In 1939 Hill published How to Sell Your Way through Life, and in 1953 How to Raise Your Own Salary. From 1952 to 1962 he worked with W. Clement Stone of the Combined Insurance Company of America to teach Stone's "Philosophy of Personal Achievement", and to lecture on the "Science of Success". Partly as a result of his work with Stone, in 1960 he published Success Through a Positive Mental Attitude. He died in 1970 in South Carolina, and in 1971 his final work, You Can Work Your Own Miracles, was published posthumously.

Hill called his success teachings "The Philosophy of Achievement"[cite this quote] and he considered freedom, democracy, capitalism, and harmony to be important contributing elements.

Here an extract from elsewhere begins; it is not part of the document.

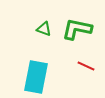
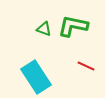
green L-shape: moved 4 px left, 3 px up
cyan rectangle: rotated 44 degrees counterclockwise
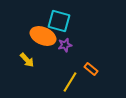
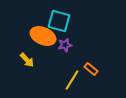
yellow line: moved 2 px right, 2 px up
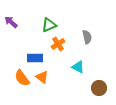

For without these, Hill demonstrated throughout his writings, personal beliefs are not possible. He contrasted his philosophy with others, and thought Achievement was superior and responsible for the success Americans enjoyed for the better part of two centuries. Fear and selfishness had no part to play in his philosophy, and Hill considered them to be the source of failure for unsuccessful people.

The secret of Achievement was tantalizingly offered to readers of Think and Grow Rich, and was never named directly as Hill felt discovering it for themselves would provide readers with the most benefit. Hill presented the idea of a "Definite Major Purpose"[cite this quote] as a challenge to his readers, to make them ask of themselves "in what do you truly believe?"[cite this quote] For according to Hill, 98% of people had no firm beliefs, putting true success firmly out of reach. Hill's numerous books have sold millions of copies, proving that the secret of Achievement is still highly sought-after by modern Americans. Hill dealt with many controversial subjects through his writings including racism, slavery, oppression, failure, revolution, war and poverty. Persevering and then succeeding in spite of these obstacles using the philosophy of Achievement, Hill stated, was the responsibility of every American.